• _TEXTO PROPUESTO_:
=-=-=

No más aumentos sorpresivos: el massimo impulsa una ley para frenar abusos de las petroleras
Según la diputada Ayelén Rasquetti, la ley busca poner fin a los aumentos repentinos que afectan a trabajadores, comerciantes y usuarios del transporte cotidiano.
La Legislatura bonaerense busca consenso para aprobar un proyecto de ley que obligue a las empresas productoras y distribuidoras de combustible a informar con 72 horas de anticipación cualquier cambio en los precios de nafta, gasoil y otros combustibles líquidos y gaseosos en la provincia de Buenos Aires.
“En la Provincia no respondemos a los mandados de los Bulgheroni como Milei. Los aumentos sorpresivos, de la noche a la mañana, afectan al trabajador, al comerciante, a quien utiliza el auto como herramienta de trabajo para llegar a fin de mes”, afirmó la diputada de Fuerza Patria, Ayelén Rasquetti, y agregó que la ley viene a “poner orden donde hoy hay especulación”.
El proyecto alcanzaría a todas las empresas que operan como abastecedoras o expendedoras de combustibles, con el objetivo de garantizar comunicación previa y clara ante cualquier suba de precios, permitiendo un mejor control estatal y ofreciendo mayor previsibilidad a la ciudadanía. En la provincia de Buenos Aires hay unas 1.880 estaciones de servicios, la mayor cantidad del país, seguida por Córdoba y Santa Fe.
Rasquetti remarcó además que “las petroleras dolarizaron el precio y en un año triplicaron frente a la inflación. Mientras algunos defienden el mercado sin reglas, nosotros defendemos a los consumidores, que no pueden seguir siendo la variable de ajuste de las petroleras ni de los grandes operadores del rubro”.

=-=-=

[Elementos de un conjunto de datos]
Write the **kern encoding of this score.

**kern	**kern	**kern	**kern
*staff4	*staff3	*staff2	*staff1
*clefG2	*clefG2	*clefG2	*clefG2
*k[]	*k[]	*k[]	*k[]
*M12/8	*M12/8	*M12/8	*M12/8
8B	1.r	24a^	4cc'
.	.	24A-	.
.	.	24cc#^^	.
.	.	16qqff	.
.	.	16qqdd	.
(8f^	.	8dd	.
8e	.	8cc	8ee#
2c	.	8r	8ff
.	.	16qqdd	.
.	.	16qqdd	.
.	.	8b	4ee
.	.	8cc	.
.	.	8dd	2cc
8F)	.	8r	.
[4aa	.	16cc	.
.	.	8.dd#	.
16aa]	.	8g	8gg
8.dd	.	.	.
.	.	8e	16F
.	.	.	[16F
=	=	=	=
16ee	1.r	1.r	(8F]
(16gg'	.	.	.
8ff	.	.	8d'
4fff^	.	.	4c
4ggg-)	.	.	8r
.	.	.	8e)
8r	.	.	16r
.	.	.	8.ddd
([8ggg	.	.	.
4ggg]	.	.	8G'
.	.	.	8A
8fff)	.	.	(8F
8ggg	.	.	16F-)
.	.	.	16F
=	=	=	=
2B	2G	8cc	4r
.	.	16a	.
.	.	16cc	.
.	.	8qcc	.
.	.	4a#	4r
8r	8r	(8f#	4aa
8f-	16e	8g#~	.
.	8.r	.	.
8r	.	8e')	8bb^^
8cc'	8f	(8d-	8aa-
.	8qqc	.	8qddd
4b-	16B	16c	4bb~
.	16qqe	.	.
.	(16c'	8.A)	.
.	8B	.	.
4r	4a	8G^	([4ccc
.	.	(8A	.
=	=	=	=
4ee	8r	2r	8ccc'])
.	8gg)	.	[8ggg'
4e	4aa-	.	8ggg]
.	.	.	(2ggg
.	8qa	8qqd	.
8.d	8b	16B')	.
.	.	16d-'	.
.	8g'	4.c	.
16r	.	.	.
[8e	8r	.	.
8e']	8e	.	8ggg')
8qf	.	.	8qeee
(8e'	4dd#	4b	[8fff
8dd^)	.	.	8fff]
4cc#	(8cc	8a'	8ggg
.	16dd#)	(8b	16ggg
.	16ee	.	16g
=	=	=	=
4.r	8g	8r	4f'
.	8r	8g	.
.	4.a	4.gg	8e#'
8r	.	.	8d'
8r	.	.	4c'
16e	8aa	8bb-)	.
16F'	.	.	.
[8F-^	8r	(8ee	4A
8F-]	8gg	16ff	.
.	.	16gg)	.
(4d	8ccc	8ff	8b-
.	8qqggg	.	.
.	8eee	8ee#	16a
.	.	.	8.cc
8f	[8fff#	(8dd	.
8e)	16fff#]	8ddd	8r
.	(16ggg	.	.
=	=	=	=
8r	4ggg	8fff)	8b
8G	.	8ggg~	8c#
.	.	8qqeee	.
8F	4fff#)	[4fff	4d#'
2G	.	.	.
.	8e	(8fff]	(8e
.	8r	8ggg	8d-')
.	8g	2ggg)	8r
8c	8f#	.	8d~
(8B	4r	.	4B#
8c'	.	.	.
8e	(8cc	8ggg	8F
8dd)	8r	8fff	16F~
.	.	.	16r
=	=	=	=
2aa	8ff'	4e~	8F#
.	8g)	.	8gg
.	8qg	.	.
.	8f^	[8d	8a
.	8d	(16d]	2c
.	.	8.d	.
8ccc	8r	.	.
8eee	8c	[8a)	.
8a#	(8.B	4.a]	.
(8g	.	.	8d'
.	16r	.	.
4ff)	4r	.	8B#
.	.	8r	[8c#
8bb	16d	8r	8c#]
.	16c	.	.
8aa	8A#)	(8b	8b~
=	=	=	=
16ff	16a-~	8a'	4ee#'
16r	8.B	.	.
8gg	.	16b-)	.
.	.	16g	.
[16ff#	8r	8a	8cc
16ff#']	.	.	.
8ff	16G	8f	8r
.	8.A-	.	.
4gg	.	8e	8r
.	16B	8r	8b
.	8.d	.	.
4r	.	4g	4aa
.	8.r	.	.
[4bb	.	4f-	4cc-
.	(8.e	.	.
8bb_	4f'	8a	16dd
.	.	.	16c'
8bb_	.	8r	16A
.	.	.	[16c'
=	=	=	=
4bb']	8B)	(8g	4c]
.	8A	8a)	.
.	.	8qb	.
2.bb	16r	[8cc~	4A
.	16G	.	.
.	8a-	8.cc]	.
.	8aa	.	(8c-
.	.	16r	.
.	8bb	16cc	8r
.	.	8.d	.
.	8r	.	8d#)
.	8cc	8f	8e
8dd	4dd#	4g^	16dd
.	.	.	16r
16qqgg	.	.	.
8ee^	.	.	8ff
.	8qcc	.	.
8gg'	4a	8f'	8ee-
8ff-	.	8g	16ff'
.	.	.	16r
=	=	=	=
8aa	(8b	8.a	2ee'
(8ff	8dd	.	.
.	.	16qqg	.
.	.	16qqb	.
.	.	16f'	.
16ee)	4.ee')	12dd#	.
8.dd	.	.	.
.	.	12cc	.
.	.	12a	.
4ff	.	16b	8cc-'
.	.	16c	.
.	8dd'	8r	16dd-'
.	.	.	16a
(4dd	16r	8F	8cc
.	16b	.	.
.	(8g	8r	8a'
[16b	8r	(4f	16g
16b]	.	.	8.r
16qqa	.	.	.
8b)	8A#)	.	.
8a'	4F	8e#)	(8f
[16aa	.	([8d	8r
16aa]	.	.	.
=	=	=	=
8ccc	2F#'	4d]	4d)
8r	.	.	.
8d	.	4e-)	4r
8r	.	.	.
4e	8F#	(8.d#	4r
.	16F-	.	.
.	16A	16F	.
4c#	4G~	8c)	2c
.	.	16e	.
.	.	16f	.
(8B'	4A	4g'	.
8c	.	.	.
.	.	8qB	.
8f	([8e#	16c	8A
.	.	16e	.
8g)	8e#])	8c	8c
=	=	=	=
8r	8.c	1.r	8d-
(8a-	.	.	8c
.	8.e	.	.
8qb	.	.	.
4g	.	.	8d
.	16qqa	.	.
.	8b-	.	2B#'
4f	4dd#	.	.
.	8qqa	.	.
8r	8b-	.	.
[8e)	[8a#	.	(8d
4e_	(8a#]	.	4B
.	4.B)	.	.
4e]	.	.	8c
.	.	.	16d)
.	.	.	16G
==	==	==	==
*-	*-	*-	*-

=-=-=

• _CONJUNTO DE CONSIGNAS_:
**A)** Responda según la nota sobre los combustibles:
(i) ¿Con cuántas horas de anticipación deberían informarse los cambios de precio?
(ii) ¿A qué fuerza política pertenece la diputada Ayelén Rasquetti?
(iii) ¿Cuántas estaciones de servicio hay, aproximadamente, en la provincia de Buenos Aires?
**B)** ¿Qué provincias se nombran en la nota sobre los combustibles?
**C)** Prolongue la nota sobre los combustibles a partir de su último párrafo.

• _RESPUESTAS DEL EJERCICIO_:
**A)**
(i) Con 72 horas de anticipación.
(ii) A Fuerza Patria.
(iii) Unas 1.880.

**B)** Buenos Aires, Córdoba y Santa Fe.

**C)**
La iniciativa forma parte de una agenda orientada a recuperar el rol del Estado como regulador y garante de derechos, en un contexto económico en el que los sectores mayoritarios se ven cada vez más afectados por decisiones que, según los legisladores, ignoran a trabajadores, jubilados, universitarios, médicos y personas con discapacidad”.
“El combustible no es un lujo. Es una necesidad básica que impacta directamente en los precios de todo lo demás, Por eso proponemos una herramienta concreta para controlar, anticipar y actuar frente a los aumentos injustificados”, concluyó la legisladora oriunda de Cañuelas, quien agregó: “El combustible líquido, como el gasoil y la nafta, representa el 60 por ciento de toda la producción en Argentina, no solo se abastecen los vehículos, sino que son generadores de energía en pueblos donde no hay electricidad. Los bonaerenses no tenemos que ser rehenes de las decisiones de cuatro empresarios petroleros que suben los combustibles saqueando la economía de cada familia”.